Maintaining the length of the Achilles tendon after casting and surgery to lengthen it prepares the foot and ankle to take the body’s weight for activities such as walking, squatting, and jumping. It should be noted how important it is to maximize use of the time that your child spends outside of the brace by doing the specified activities that your physiotherapist prescribes as this will train the muscles to hold your child’s new foot position and give the other tissues as much active stretching as possible.
Formal strengthening exercises for older children will be taught which encourage ankle, calf, hip, and core strengthening as well strengthening for the muscles that pull the foot into a position where the sole of the foot is turned up and out (opposite to the clubbed foot position.) As previously mentioned often the child who has had surgery for clubfeet is too young to perform any formal exercises.
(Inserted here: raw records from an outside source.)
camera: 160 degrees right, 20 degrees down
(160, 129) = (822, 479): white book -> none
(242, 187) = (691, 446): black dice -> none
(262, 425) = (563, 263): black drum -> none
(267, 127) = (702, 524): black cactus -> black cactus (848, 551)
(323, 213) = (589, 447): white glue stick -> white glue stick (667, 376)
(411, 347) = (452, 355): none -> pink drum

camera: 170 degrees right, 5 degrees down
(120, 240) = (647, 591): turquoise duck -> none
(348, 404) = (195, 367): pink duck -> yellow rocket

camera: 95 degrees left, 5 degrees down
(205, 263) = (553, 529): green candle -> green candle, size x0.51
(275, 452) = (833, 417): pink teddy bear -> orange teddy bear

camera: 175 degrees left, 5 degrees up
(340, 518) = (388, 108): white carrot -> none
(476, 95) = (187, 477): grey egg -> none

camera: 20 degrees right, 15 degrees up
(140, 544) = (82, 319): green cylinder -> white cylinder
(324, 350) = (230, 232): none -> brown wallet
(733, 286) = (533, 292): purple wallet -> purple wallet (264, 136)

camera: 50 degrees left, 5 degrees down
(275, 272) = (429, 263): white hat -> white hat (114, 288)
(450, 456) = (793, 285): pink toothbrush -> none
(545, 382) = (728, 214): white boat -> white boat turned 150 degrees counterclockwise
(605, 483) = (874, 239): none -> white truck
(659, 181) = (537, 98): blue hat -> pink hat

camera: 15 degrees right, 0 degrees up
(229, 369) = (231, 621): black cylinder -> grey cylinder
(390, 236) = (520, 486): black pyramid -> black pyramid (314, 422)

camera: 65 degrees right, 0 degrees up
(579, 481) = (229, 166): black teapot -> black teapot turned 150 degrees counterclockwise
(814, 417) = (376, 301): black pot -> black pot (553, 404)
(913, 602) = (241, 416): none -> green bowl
Playing is once again the best method to encourage strength development in your child’s feet, legs and core area.
Your physiotherapist will encourage fun play activities and games such as assisted frog jumps or hops on one leg in order to strengthen the appropriate muscles. Even helping the young child mimic these types of activities can be very useful to strengthen the legs and feet and encourage proper foot position. Any activity they enjoy which encourages the proper motion is useful! Often singing while doing activities or making a game of the exercises is the best method of incorporating rehabilitation into your young child’s world.
Generally children who have had surgery for clubfeet do extremely well with the physiotherapy. Over the course of your child’s therapy your therapist will liaise closely with your child’s doctor, surgeon, Orthotist, and Podiatrist as well as any other health care professionals that are involved in their care to ensure your child is recovering as quickly and normally as possible.